How many times a day when you make a phone call do you get someone's voicemail and hear, "I'm not available?"
What exactly does that mean?
The person could be powdering their nose for two minutes, gone to a client meeting for two hours, on maternity leave for six months—or, have been transferred to the mailroom in Beijing! You have no idea.
You had phoned for a reason: to get information, to place an order, to extend an invitation to meet, to do business. But now you hang up in disgust, your mission thwarted.
Now you have to invest time figuring out your next, hopefully productive, step. Do you check the web for their corporate number, another branch number, or simply find another "source" altogether, giving your business to a competitor? Perhaps with your time constraint you are forced to simply table your project.
If this were your business, you'd have just lost a customer.
Now it's time to check your own voicemail.
With all of the competition out there and access to information at one's fingertips on the web, people have untold choices when they need a real estate attorney, a construction engineer, an investment advisor, a party planner, a temp agency... or whatever it is you do.

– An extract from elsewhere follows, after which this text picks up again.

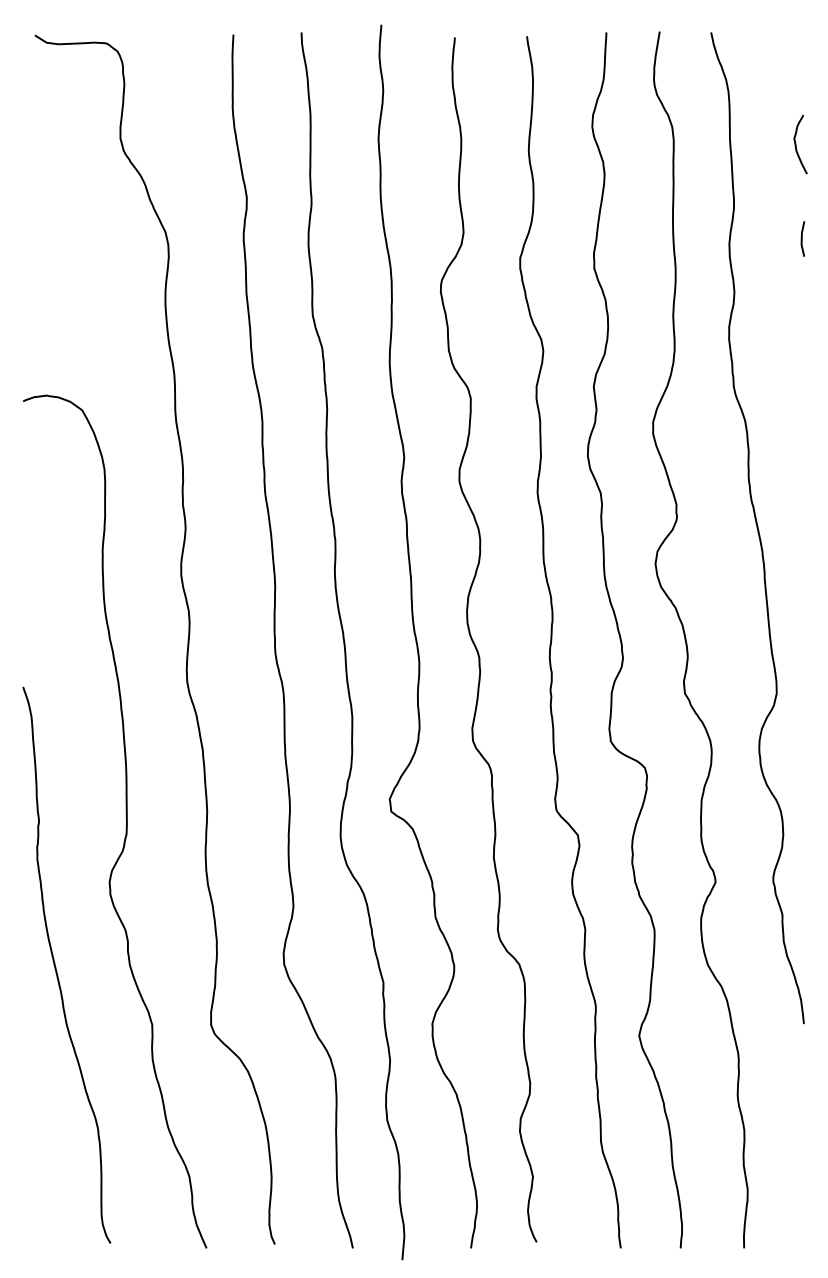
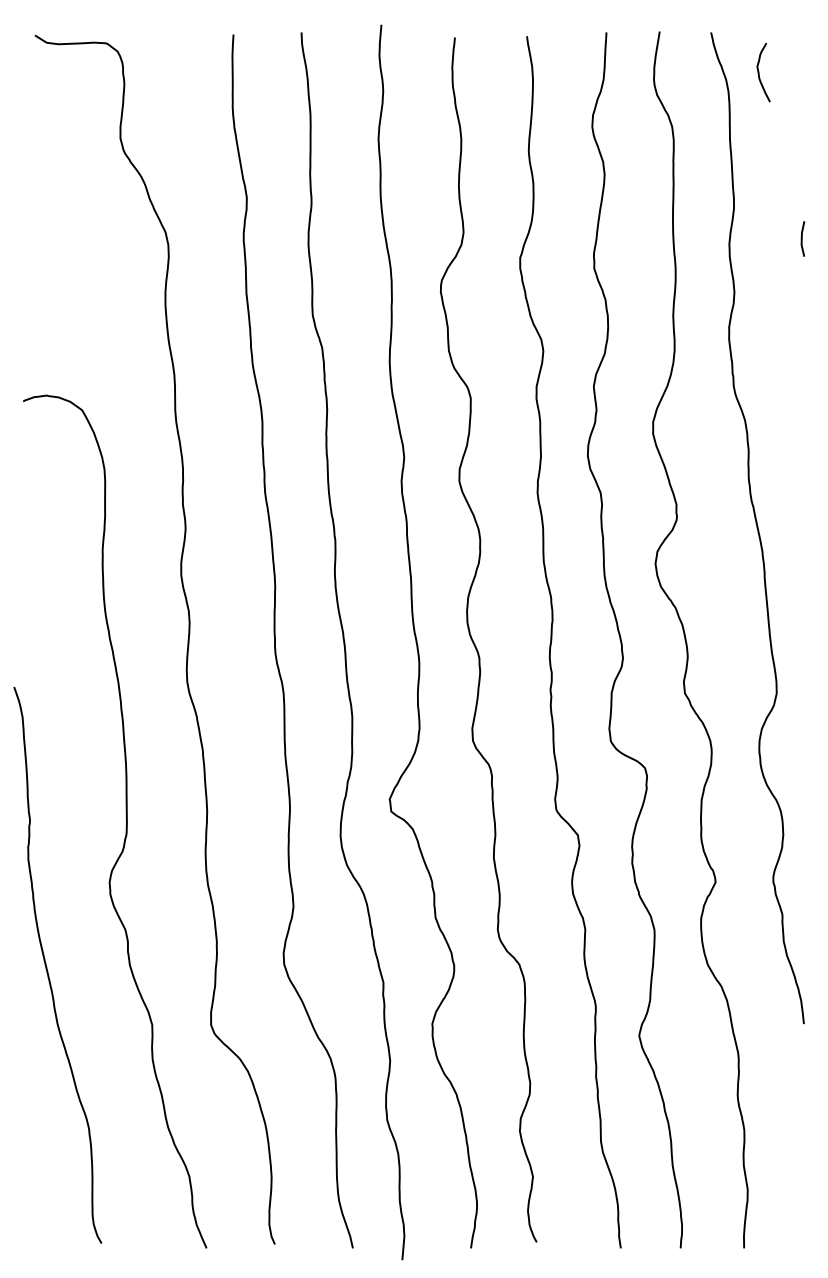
curve at (796, 144) position: (796, 144) -> (759, 72)
curve at (56, 967) position: (56, 967) -> (47, 967)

If you want to build your business, you need to build relationships, and this requires showing respect for your caller's time and energy.
"Not available" is simply dismissive. It communicates to the person that their need is not that important to you.
And it either causes your potential customer to hang up, or to get stuck going through an obstacle course in which they get the main switchboard and are given the third degree: "What's your name? What's your affiliation? Why are you calling? Whom do you want to speak with?"
The alternative is simple: Provide in your voice message a phone number and refer the caller to an assistant, a colleague, a cell number—any way of expediting their quest. Help your caller to reach someone who can, in your absence, be helpful and succeed in keeping the business.
And remember to update your voicemail message when appropriate. Recently I called an office and heard: "I'll be back February 1st." It happened to be March 17th!
Investing a mere 60 seconds can keep a client and their business while enhancing your reputation.
Arlene B. Isaacs is an executive coach in New York City.